> _ACTIVITY LIST_
1. Edit the htvault-config setup text from the words "Installation" through "line in /etc/sysconfig/htvault-config.", and change "yum" to "dnf" each time it appears.
2. Pick up the htvault-config setup text after its final sentence and continue it.

> _SOURCE DOCUMENT_
>>>
This package configures a Hashicorp Vault server for use with htgettoken. Users of htgettoken always have to initially authenticate with OIDC, but after that access can be renewed with either kerberos or ssh.

In addition to making it easy to configure the server, this package includes a modified Hashicorp vault plugin (vault-plugin-auth-jwt), a vault plugin from Puppet Labs (vault-plugin-secrets-oauthapp), and another vault plugin from an individual (vault-plugin-auth-ssh).

Mailing list

If you set up a Vault server following these instructions, please subscribe to the mailing list to stay updated on developments or to ask questions.

Installation

The rpm is available in the Open Science Grid yum repositories. After enabling the OSG repositories, do this as root to install vault and htvault-config:

yum install htvault-config
systemctl enable vault
systemctl enable htvault-config

Configuration

If you want to enable debugging, uncomment the indicated line in /etc/sysconfig/htvault-config.

Put X.509 host credentials in /etc/htvault-config/hostcert.pem and /etc/htvault-config/hostkey.pem. The former should be world-readable and the latter should be owned by the 'vault' user id and mode 400. For a production system make sure that those credentials get renewed before expiry and vault gets restarted.

Configuration parameters are done in YAML and can be placed in any /etc/htvault-config/config.d/*.yaml file. The files are processed in alphabetical order and options are merged from later files into earlier ones. If the same parameters are set again in a later file it overrides the earlier one. It is recommended to start the file names with two digit numbers to easily control the order.

If the hostname (`uname -n`) of the server does not match the fully qualified domain name that will be used to access the vault service, put the full name in the cluster: myname: configuration variable. See details about the variable in the High Availability section below (even if not setting up a High Availability cluster).

OIDC/Oauth configuration

OIDC/Oauth configuration is done under an "issuers" top-level keyword. Each list item under that should have the following keywords:

issuers keywords

Keyword Meaning
name Issuer name
clientid OIDC Client ID
secret OIDC Client secret
url Issuer URL
callbackmode direct or device (optional, default device)
credclaim OIDC id token claim to use for credential key
kerbservice Kerberos service name (optional)
roles List of roles

If you want a default issuer for htgettoken give that one the name default.

It may be more convenient for the sake of system configurators (e.g. puppet) to put the secrets all into a separate file, but if you do that remember if an issuer name is changed it has to be changed in both files.
<<<
[Short-answer chart tasks]
>>>
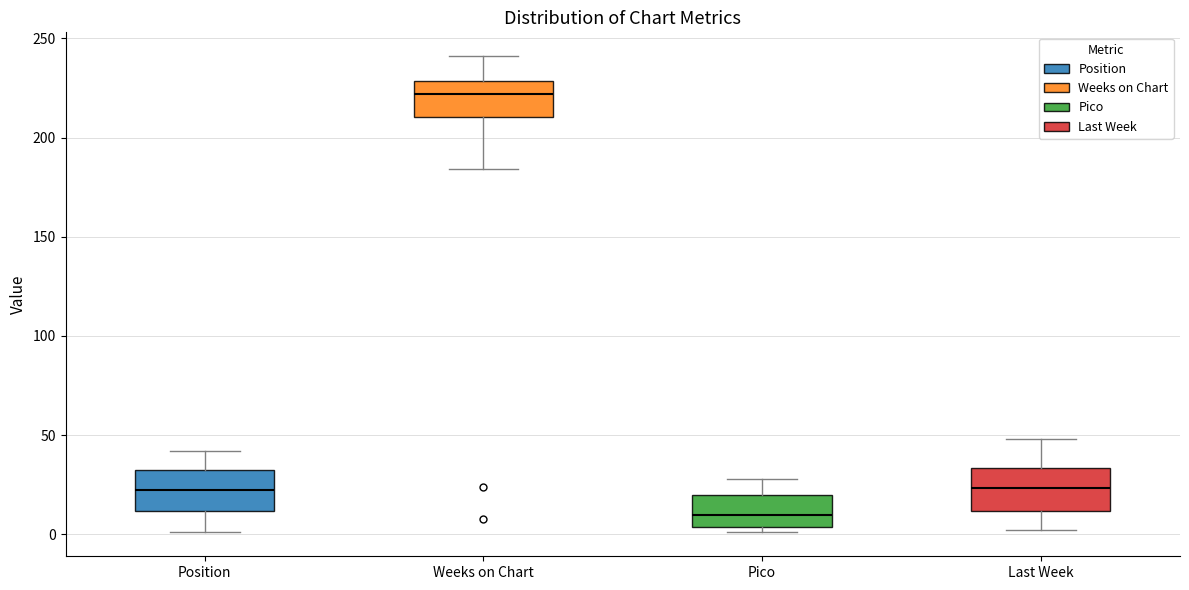

Reading left to right, read every box against the y-axis: the position of its median line, the range the box covers, and the ends of its whiskers. The values are not printed on the chart, so give them approximately, as read against the axis.

Position: median 25, box 10 to 30, whiskers 0 to 40
Weeks on Chart: median 220, box 210 to 230, whiskers 185 to 240
Pico: median 10, box 5 to 20, whiskers 0 to 30
Last Week: median 25, box 10 to 35, whiskers 0 to 50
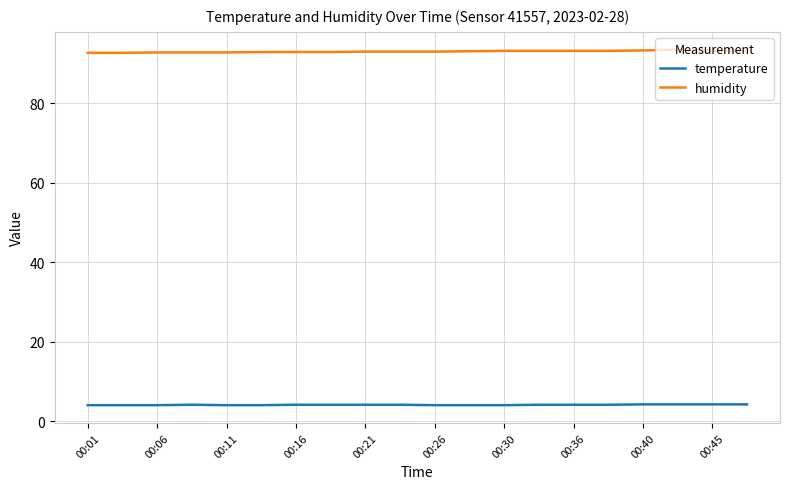

What is the minimum value for humidity?

92.7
<<<
> _TASK-BY-TASK ANSWERS_
1.
Installation

The rpm is available in the Open Science Grid dnf repositories. After enabling the OSG repositories, do this as root to install vault and htvault-config:

dnf install htvault-config
systemctl enable vault
systemctl enable htvault-config

Configuration

If you want to enable debugging, uncomment the indicated line in /etc/sysconfig/htvault-config.

2.
If you want also want to support kerberos, the credclaim used for all issuers in a Vault instance sharing that kerberos for credential renewal must map to the users' kerberos IDs. For that reason, the source of information for both the OIDC issuer and for the Kerberos Domain Controller (KDC) must ultimately be from the same database. See the discussion on policydomain below in the kerberos section to see whether or not the domain name should be included in the credclaim value. If there is more than one Kerberos service defined the kerbservice keyword can be used to select a non-default service by name; the default is to select one that matches the name of the issuer or otherwise the first one defined.

On the other hand if you want to support ssh instead of kerberos, the credclaim is still needed but ssh authentication will use whatever value the OIDC issuer includes in that claim.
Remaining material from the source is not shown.